CALM-GBM: Circuit control by Astrocytes Located in Microenvironment of Glioblastoma

Glioblastoma (GBM) is the most aggressive form of brain cancer. First-line treatment is surgical removal of the tumor but although the tumor core can be successfully excised, invasive GBM cells extending beyond surgical margins persist, leading to recurrence and ultimately death. Recent studies show that these invasive GBM cells can form synaptic connections with nearby healthy neurons. These connections, known as neuroglioma synapses (NGS), create electrical coupling which promotes tumor progression. In healthy brain, 90% of synapses are encapsulated by astrocytes through astroglial coverage, forming a tripartite synapse. However, it is unknown if NGS are similarly ensheathed by astrocytes. In presence of GBM, astrocytes enter a reactive state and are defined as Tumor-Associated Astrocytes (TAAs). Evidence suggests that TAAs connect to invasive GBM cells via gap junctions, enabling calcium signal transfer. However, the role of TAAs in GBM progression through a calcium network and at the NGS remains poorly understood.
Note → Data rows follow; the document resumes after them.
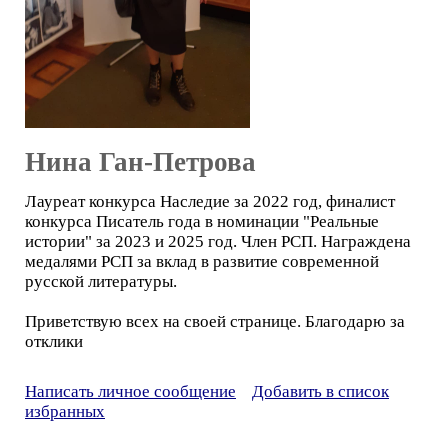
Нина Ган-Петрова
Лауреат конкурса Наследие за 2022 год, финалист
конкурса Писатель года в номинации "Реальные
истории" за 2023 и 2025 год. Член РСП. Награждена
медалями РСП за вклад в развитие современной
русской литературы.
Приветствую всех на своей странице. Благодарю за
отклики
Написать личное сообщение
Добавить в список
избранных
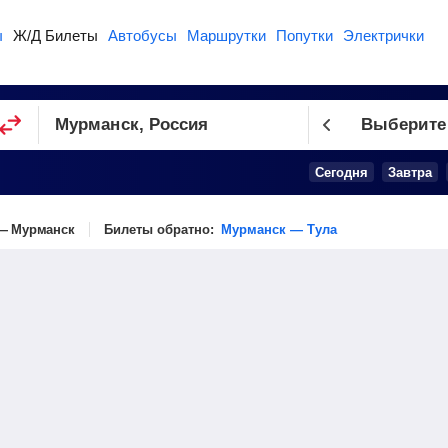
ы
Ж/Д Билеты
Автобусы
Маршрутки
Попутки
Электрички
Выберите
Сегодня
Завтра
— Мурманск
Билеты обратно:
Мурманск — Тула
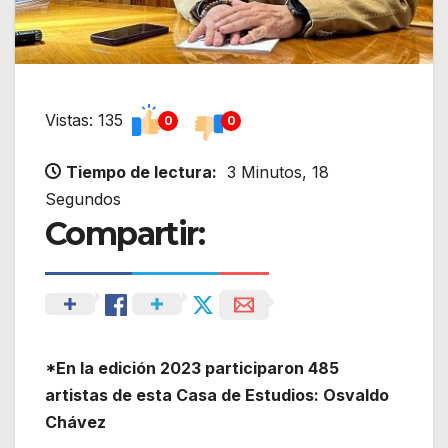
Vistas: 135
0
0
Tiempo de lectura:
3 Minutos, 18
Segundos
Compartir:
*En la edición 2023 participaron 485
artistas de esta Casa de Estudios: Osvaldo
Chávez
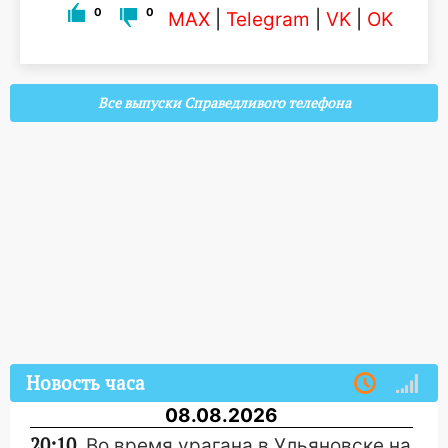
0
0
MAX
|
Telegram
|
VK
|
OK
Все выпуски Справедливого телефона
Новость часа
08.08.2026
20:10
Во время урагана в Ульяновске на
This proposal aims to: 1. Quantify astroglial coverage of NGS in human GBM samples and a mouse model 2. Measure calcium dynamics between GBM and TAAs to understand how TAAs promote tumor growth. This research will pioneer new directions in cancer neuroscience by identifying the role of TAAs in GBM progression and potentially guiding the development of targeted therapeutic strategies aimed at disrupting these supportive networks.